Math 176 - Data Structures
Programming Assignment #3
Connected Components (Union-Find)

Due date: Friday, November 10 at 6:00 PM.
Total points for this assignment: 75 points.

In this homework assignment, you will write routines for keeping track of the connected components of an undirected graph with online (real-time, interactive) methods. This is essentially the same as a union-find algorithm, using union by size and using path compression. One new feature of the connected components routines you will write is that you have to keep track of the minumum numbered node in each connected component.

You will write a class `ConnectedComponents` which exactly matches in functionality the routines documented here: online documentation for `ConnectedComponents`. This includes the following routines:

1. A constructor which creates initially a graph with no edges on N nodes (N any positive integer). The vertices of the graph are numbered with integers from 0 to N-1.
2. `addEdge(i,j)` - adds an edge from vertex number `i` to vertex number j. The connected component information must be updated accordingly. If the two vertices were not already in the same connected component, then this routine must return the number, N, of the smallest numbered vertex in the new enlarged connected component. It returns the negative number -(N+1) if the two vertices were already in the same connected component before the new edge was added.
3. `minConnected(i) `- returns the number of the smallest numbered vertex that is in the same connected component as vertex number `i`.
4. `areConnected(i,j)`.- returns true if vertices `i` and `j `are in the same connected component of the graph.

In addition, your routines must keep statistics on how many pointers are traversed in the routines `minConnected`, `areConnected` and `addEdge`. For example, in `minConnected`, if vertex `i` is the root vertex of the tree storing the elements of vertex  `i`'s its connected component, then zero pointers are traversed. On the other hand, if it is not the root vertex in its connected component, then at least one pointer will be traversed. The routine

• `getNumPointerTraversals() `- returns the total number of pointer traversals.

By the inverse Ackermann upper bound, you should expect that a very small number of extra pointer need to be traversed per operation. I will provide you with a main program, called CcStatistics.java, that runs trials for you to gather statistics about numbers of pointer traversals. The main program will allow you to gather the following kinds of statistics:

• You will specify a number N of vertices in the graph.
• You will specify whether to join random vertices or whether to connect random connected components.
• The program will then either add edges until either (a) the entire graph is connected and there is a single connected component, or (b) there are 10 edges added in a row that do not reduce the number of connected components..

Gather statistics for several values of N. Use N=100, 1000, 10000, 100000, 10000000 (if your computer cannot go as high as one million, use the a large value for N close to the maximum attainable). As usual, remember to increase the heap size with the -X command line options.

Please note that this main program will not test the accuracy of your code. It will only gather statistics. You are responsible for ensuring the accuracy of your code with your own test programs.

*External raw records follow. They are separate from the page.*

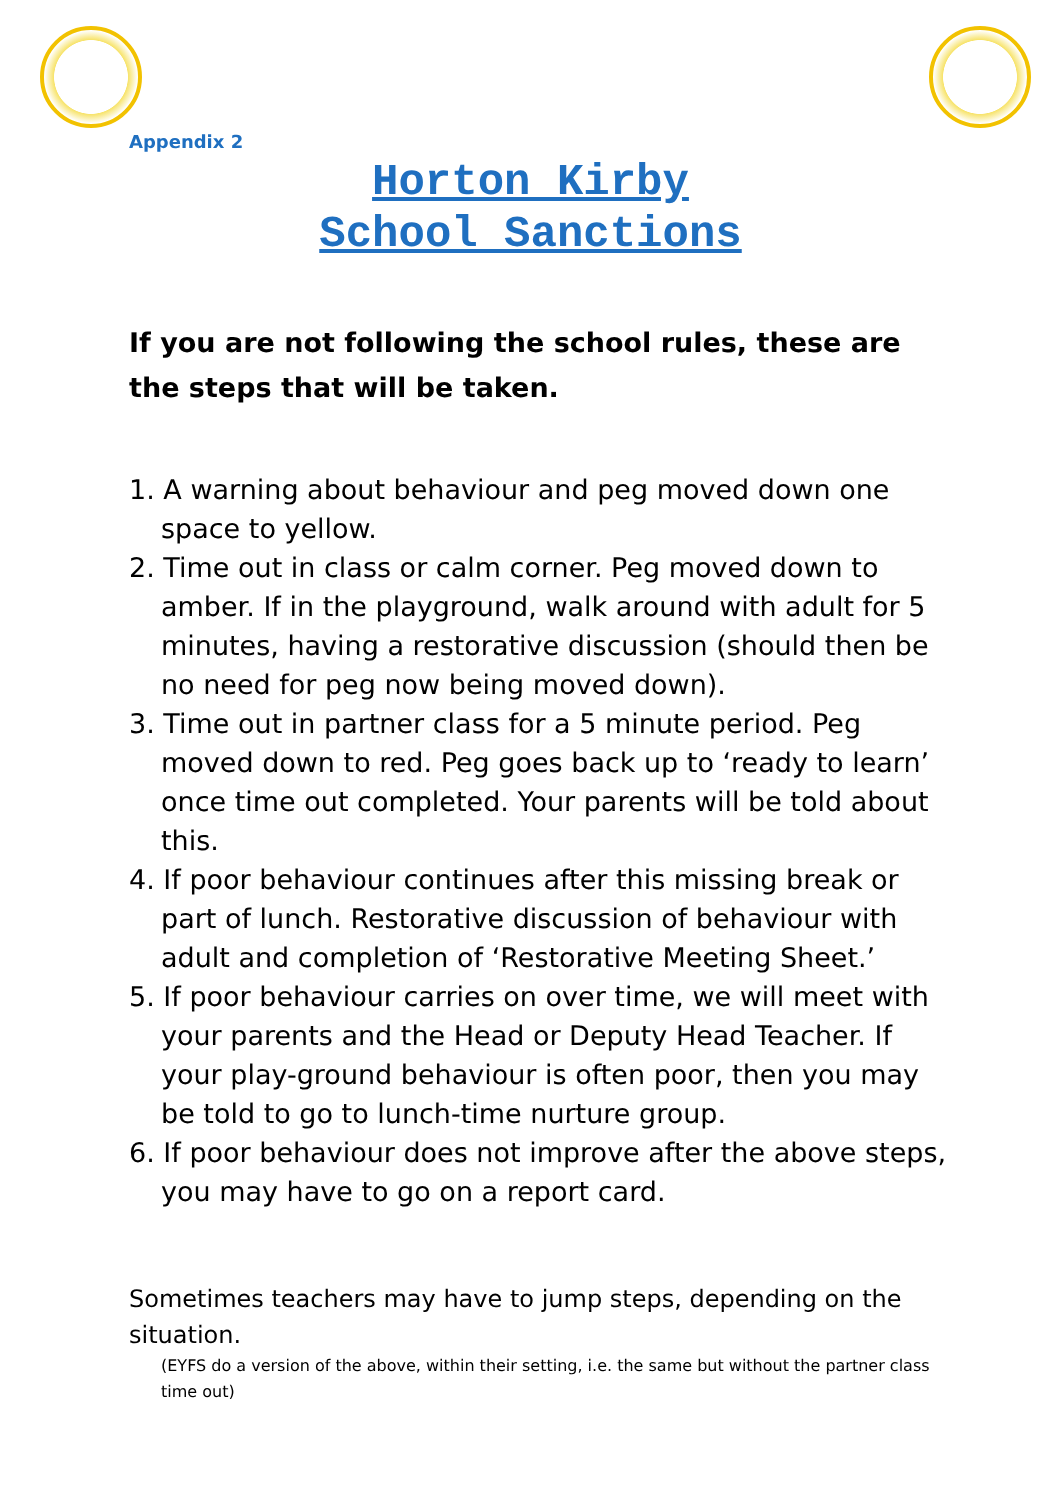Appendix 2
Horton Kirby
School Sanctions
If you are not following the school rules, these are the steps that will be taken.
1. A warning about behaviour and peg moved down one space to yellow.
2. Time out in class or calm corner. Peg moved down to amber. If in the playground, walk around with adult for 5 minutes, having a restorative discussion (should then be no need for peg now being moved down).
3. Time out in partner class for a 5 minute period. Peg moved down to red. Peg goes back up to ‘ready to learn’ once time out completed. Your parents will be told about this.
4. If poor behaviour continues after this missing break or part of lunch. Restorative discussion of behaviour with adult and completion of ‘Restorative Meeting Sheet.’
5. If poor behaviour carries on over time, we will meet with your parents and the Head or Deputy Head Teacher. If your play-ground behaviour is often poor, then you may be told to go to lunch-time nurture group.
6. If poor behaviour does not improve after the above steps, you may have to go on a report card.
Sometimes teachers may have to jump steps, depending on the situation.
(EYFS do a version of the above, within their setting, i.e. the same but without the partner class time out)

Source Materials: You should look for the HTML documentation on CcStatistics.java and ConnectedComponents.java. You will find the source code for CcStatistics.java and for HashSetLinear.java in the directory ProgHomework3 on ieng9. You should get a copy the source code files and compile them yourself. The version of HashSetLinear is a special one, that includes a routine getRandomElement that is used by the CcStatistics program.
There is no full tester for the ConnectedComponents class. However, some kinds of errors in ConnectedComponents will cause errors in to occur in CcStatistics, so this will give you a partial test of your program.

Turnin materials: You must turn in the following:

• Your source code, in a file ConnectedComponents.java. As usual, this code must be compilable on its own without additional files.
• A README file. This should include a table showing the results of your tests gather statistics. Do your experiments conform with the what you would expect from the theorem stated in class about the cost of the union-find with path compression algorithm? Explain.

This programming assignment is covered by the usual Academic Integrity Guidelines for programming assignments.